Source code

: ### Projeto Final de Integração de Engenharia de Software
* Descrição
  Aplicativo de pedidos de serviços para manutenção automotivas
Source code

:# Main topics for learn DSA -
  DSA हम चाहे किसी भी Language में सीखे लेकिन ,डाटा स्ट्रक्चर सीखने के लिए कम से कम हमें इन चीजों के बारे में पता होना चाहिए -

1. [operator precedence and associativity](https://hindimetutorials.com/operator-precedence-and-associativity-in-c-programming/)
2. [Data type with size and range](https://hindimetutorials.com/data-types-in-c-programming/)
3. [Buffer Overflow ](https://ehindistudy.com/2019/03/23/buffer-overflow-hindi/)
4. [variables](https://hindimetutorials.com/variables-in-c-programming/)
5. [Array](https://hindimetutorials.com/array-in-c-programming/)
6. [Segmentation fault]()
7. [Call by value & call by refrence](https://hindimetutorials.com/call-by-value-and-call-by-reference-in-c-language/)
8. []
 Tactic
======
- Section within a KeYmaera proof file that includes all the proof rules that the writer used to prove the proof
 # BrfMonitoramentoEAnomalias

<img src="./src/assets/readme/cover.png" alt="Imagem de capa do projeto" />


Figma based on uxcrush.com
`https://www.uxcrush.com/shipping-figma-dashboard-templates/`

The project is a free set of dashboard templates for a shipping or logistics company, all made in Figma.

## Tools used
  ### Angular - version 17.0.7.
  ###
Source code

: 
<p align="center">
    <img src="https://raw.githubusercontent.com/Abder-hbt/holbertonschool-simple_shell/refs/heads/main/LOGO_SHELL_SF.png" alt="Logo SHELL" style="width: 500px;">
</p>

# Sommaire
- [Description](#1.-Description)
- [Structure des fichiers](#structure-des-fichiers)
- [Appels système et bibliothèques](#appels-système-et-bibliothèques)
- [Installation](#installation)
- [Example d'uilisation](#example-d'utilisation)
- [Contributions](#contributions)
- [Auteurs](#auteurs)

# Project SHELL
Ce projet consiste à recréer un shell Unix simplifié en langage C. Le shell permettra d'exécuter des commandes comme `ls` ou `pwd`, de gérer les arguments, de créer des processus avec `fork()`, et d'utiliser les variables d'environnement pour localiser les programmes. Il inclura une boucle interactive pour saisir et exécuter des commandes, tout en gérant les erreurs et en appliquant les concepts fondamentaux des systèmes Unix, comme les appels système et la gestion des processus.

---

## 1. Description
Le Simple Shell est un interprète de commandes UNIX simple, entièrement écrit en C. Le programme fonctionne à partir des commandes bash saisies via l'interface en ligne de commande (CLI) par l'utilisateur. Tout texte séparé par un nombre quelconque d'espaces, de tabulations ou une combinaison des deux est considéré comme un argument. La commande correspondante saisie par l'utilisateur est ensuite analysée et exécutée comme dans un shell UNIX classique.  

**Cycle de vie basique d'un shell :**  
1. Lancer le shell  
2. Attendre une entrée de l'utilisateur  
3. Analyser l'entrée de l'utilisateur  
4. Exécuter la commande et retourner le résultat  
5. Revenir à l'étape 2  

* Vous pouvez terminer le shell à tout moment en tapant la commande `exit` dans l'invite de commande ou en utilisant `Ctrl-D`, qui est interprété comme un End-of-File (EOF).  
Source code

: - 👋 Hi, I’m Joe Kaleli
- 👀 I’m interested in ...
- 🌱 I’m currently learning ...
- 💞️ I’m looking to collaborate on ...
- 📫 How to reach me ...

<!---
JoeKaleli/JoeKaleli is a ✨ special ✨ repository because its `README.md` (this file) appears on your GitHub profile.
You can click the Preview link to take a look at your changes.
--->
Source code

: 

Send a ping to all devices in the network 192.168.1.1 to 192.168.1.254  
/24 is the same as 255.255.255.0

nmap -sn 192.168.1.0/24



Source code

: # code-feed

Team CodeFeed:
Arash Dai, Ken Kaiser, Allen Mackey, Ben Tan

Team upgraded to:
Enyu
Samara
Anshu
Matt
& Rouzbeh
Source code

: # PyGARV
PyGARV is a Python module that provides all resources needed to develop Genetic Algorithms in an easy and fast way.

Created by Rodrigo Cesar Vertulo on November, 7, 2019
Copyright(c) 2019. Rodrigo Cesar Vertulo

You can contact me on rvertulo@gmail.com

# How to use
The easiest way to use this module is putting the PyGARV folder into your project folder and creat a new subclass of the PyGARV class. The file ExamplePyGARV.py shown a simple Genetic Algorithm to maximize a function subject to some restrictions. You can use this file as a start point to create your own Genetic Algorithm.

YOUR ASSIGNMENT ▸ Return the lines of the material above unchanged, starting at the line that contains "Main topics for" and ending at the line that contains "DSA हम चाहे".

WRITTEN ANSWER ▸
:# Main topics for learn DSA -
  DSA हम चाहे किसी भी Language में सीखे लेकिन ,डाटा स्ट्रक्चर सीखने के लिए कम से कम हमें इन चीजों के बारे में पता होना चाहिए -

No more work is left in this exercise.